Die bestplatzierte Gemeinde im Kanton Bern ist Saanen (Platz 139) mit dem Ortsteil Gstaad. Die Gemeinde also, in der sich Einheimische das Wohnen nicht mehr leisten können, weil Robbie Williams und Co. Liegenschaften zu Mondpreisen kaufen.
Ein Kriterium des Rankings ist die Nähe zu einem Zentrum. Ob der Flugplatz Saanen mit seiner Privatjet-Anbindung den entscheidenden Ausschlag gegeben hat für die Topplatzierung innerhalb des Kantons Bern? Denn per Auto dauert die Reise von der hintersten Gemeinde des Saanenlands nach Lausanne oder Bern doch fast anderthalb Stunden.
Pieterlen fast am schlechtesten
Wer im Zentrum selbst wohnt, also in Bern (immerhin die Hauptstadt), der muss sich mit Platz 491 begnügen. Besser wäre es da, man würde in Wohlen (370) oder im ebenfalls gutbetuchten Muri (390) wohnen. Das ist neben Saanen dann aber schon das höchste der Gefühle, die Gemeinden im Kanton Bern schneidet im Ranking sonst durchwegs schlecht ab. Praktisch alle Ortschaften liegen im hinteren Teil des Klassements mit insgesamt 954 Gemeinden.

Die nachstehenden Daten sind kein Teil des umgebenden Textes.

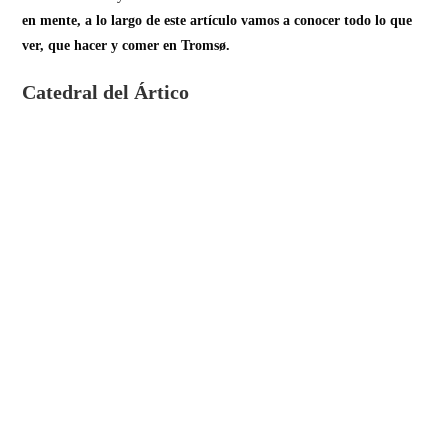
en mente, a lo largo de este artículo vamos a conocer todo lo que
ver, que hacer y comer en Tromsø.
Catedral del Ártico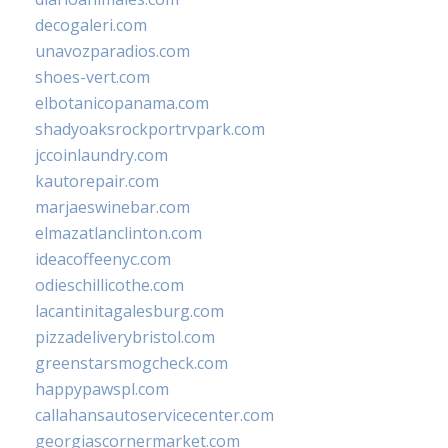
decogaleri.com
unavozparadios.com
shoes-vert.com
elbotanicopanama.com
shadyoaksrockportrvpark.com
jccoinlaundry.com
kautorepair.com
marjaeswinebar.com
elmazatlanclinton.com
ideacoffeenyc.com
odieschillicothe.com
lacantinitagalesburg.com
pizzadeliverybristol.com
greenstarsmogcheck.com
happypawspl.com
callahansautoservicecenter.com
georgiascornermarket.com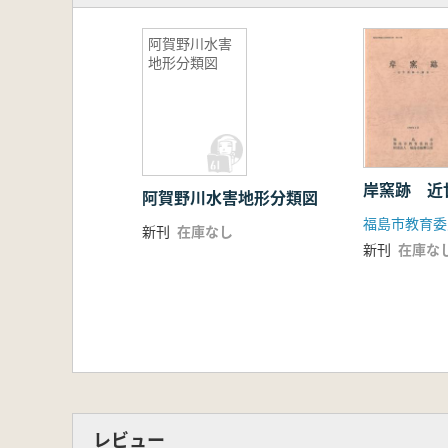
阿賀野川水害
地形分類図
岸窯跡 近
阿賀野川水害地形分類図
福島市教育委
新刊
在庫なし
新刊
在庫な
レビュー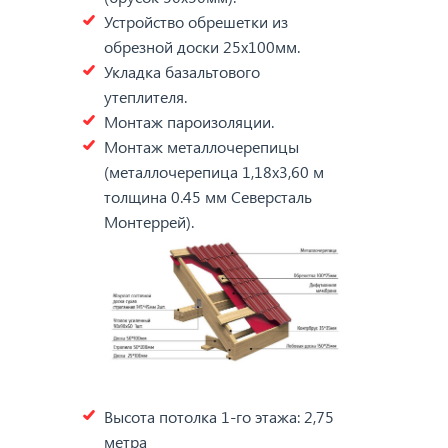
Устройство обрешетки из
обрезной доски 25х100мм.
Укладка базальтового
утеплителя.
Монтаж пароизоляции.
Монтаж металлочерепицы
(металлочерепица 1,18х3,60 м
толщина 0.45 мм Северсталь
Монтеррей).
Высота потолка 1-го этажа: 2,75
метра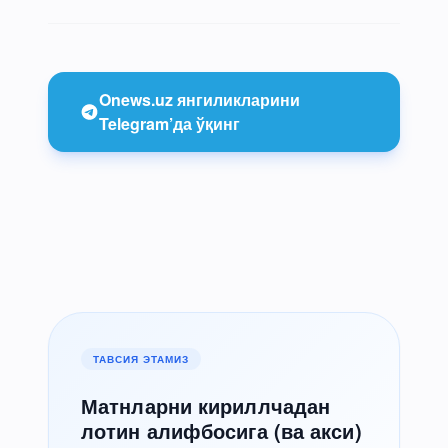
Onews.uz янгиликларини
Telegram’да ўқинг
ТАВСИЯ ЭТАМИЗ
Матнларни кириллчадан
лотин алифбосига (ва акси)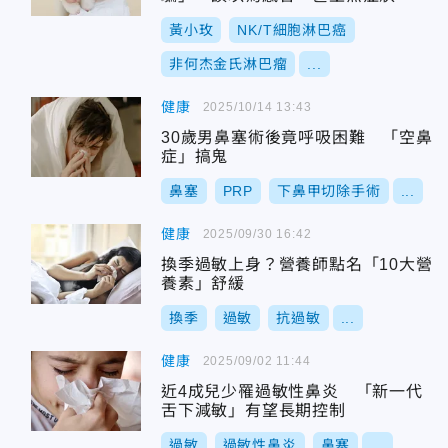
黃小玫
NK/T細胞淋巴癌
非何杰金氏淋巴瘤
...
健康
2025/10/14 13:43
30歲男鼻塞術後竟呼吸困難 「空鼻
症」搞鬼
鼻塞
PRP
下鼻甲切除手術
...
健康
2025/09/30 16:42
換季過敏上身？營養師點名「10大營
養素」舒緩
換季
過敏
抗過敏
...
健康
2025/09/02 11:44
近4成兒少罹過敏性鼻炎 「新一代
舌下減敏」有望長期控制
過敏
過敏性鼻炎
鼻塞
...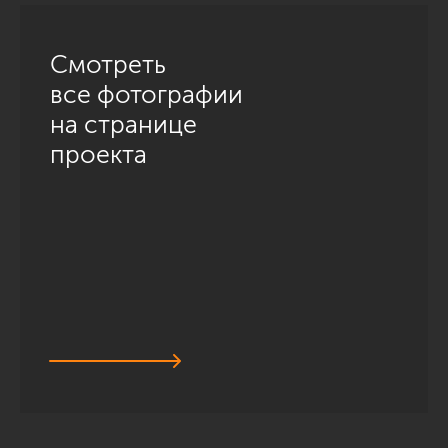
Смотреть
все фотографии
на странице
проекта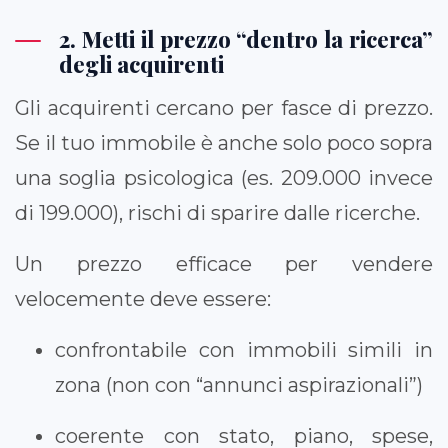
2. Metti il prezzo “dentro la ricerca”
degli acquirenti
Gli acquirenti cercano per fasce di prezzo.
Se il tuo immobile è anche solo poco sopra
una soglia psicologica (es. 209.000 invece
di 199.000), rischi di sparire dalle ricerche.
Un prezzo efficace per vendere
velocemente deve essere:
confrontabile con immobili simili in
zona (non con “annunci aspirazionali”)
coerente con stato, piano, spese,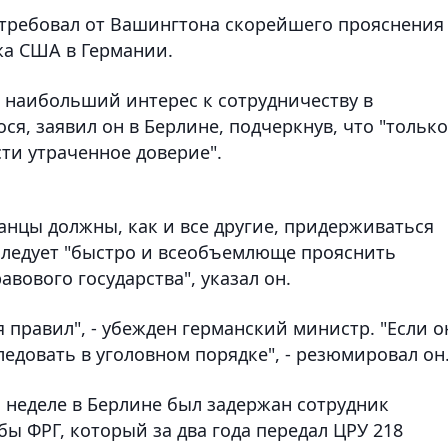
требовал от Вашингтона скорейшего прояснения
а США в Германии.
 наибольший интерес к сотрудничеству в
я, заявил он в Берлине, подчеркнув, что "только
ти утраченное доверие".
анцы должны, как и все другие, придерживаться
 следует "быстро и всеобъемлюще прояснить
ового государства", указал он.
правил", - убежден германский министр. "Если о
следовать в уголовном порядке", - резюмировал он
неделе в Берлине был задержан сотрудник
ы ФРГ, который за два года передал ЦРУ 218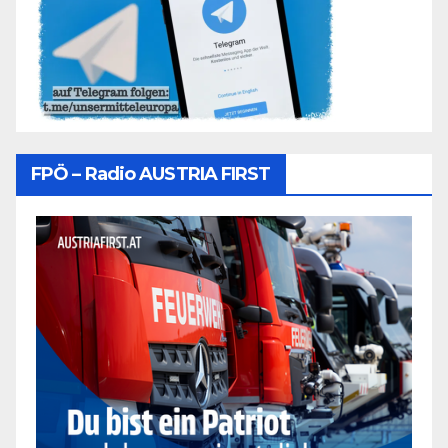
FPÖ – Radio AUSTRIA FIRST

Auf dem viertletzten Platz überhaupt befindet sich die Seeländer Gemeinde Pieterlen (950), die im letzten Jahr unter anderem wegen Problemen mit der Schule in den Schlagzeilen stand. Der Zustand der Schulen ist denn auch eines der 50 Kriterien, die laut Handelszeitung bewertet werden.
Alle grösseren Berner Gemeinden befinden sich im hinteren Teil des Rankings - Bern (491)
- Thun (730)
- Langenthal (765)
- Burgdorf (795)
- Biel (908)
Bellach neues Schlusslicht im Kanton Solothurn
Ein schwacher Trost für die Berner: Den Solothurnern gehts nicht besser. Auch hier belegen die Gemeinden die hinteren Ränge. Neues Solothurner Schlusslicht ist übrigens Bellach (936), knapp hinter Mümliswi-Ramiswil (935). Das letztjährige Schlusslicht des Gesamtrankings macht 18 Plätze gut. An den Werbevideos von prominenten Musikern für Mümliswil auf Tiktok wird es wohl nicht gelegen haben, auch wenn diese einen hohen Unterhaltungswert hatten.
In der vorderen Hälfte des Rankings finden sich lediglich vier Solothurner Gemeinden: Lohn-Ammansegg (395), Langendorf (365), Lostorf (364) und Erlinsbach (292). Was die Speuzer ärgern dürfte, ist dass das Aargauer Erlinsbach auf der anderen Seite des Erzbaches (71) deutlich besser abschneidet. Überraschend für viele Solothurnerinnen und Solothurner dürfte die Tatsache sein, dass Olten und Zuchwil besser abschneiden als die Kantonshauptstadt.
- Biberist (417)
- Olten (566)
- Zuchwil (627)
- Solothurn (657)
- Grenchen (843)
Alles eine Frage der Gewichtung
Ob die Gemeinden in den Kantonen Bern und Solothurn wirklich dermassen schlecht sind, darüber lässt sich vortrefflich streiten. Für das Ranking spricht, dass es seit Jahren unter den ungefähr gleichen Kriterien durchgeführt wird. Interessant sind deshalb vor allem Verschiebungen innerhalb des Rankings.
Der absolute Rang einer Gemeinde hängt stark von der Gewichtung der einzelnen Kriterien ab, die bewertet werden. Man wird dabei das Gefühl nicht los, dass vor allem ein guter Steuerfuss im Vordergrund steht. Dazu schreibt die Handelszeitung: «Die Ergebnisse wurden in acht Kategorien zusammengefasst: Wohnen, Arbeitsmarkt, Bevölkerungsstruktur, Steuerbelastung, Mobilität, Versorgung, Sicherheit, Ökologie. Der Durchschnitt dieser acht Kategorien ergibt den Gesamtrang einer jeden Gemeinde. Die Immobilienpreise wurden leicht höher gewichtet als die anderen Faktoren.»
Fazit: Nicht über alle Zweifel erhaben
Demnach sollten Gemeinden mit tiefen Immobilienpreisen besser abschneiden als hochpreisige. Weshalb Gemeinden wie Zug und Saanen in der Kategorie «Wohnen» Topplätze belegen (Platz 24 und 37), bleibt für normalsterbliche Durchschnittsverdiener ein Rätsel – oder haben wir da etwas nicht mitgekriegt und es gibt plötzlich Chalets in Gstaad zu Schnäppchenpreisen?
Fakt ist, es haben in der Endabrechnung vor allem Gemeinden besonders gut abgeschnitten, in denen potenzielle Abonnenten der Handelszeitung zuhause sind – Gemeinden wie Zug, Meggen, Hergiswil oder Cham.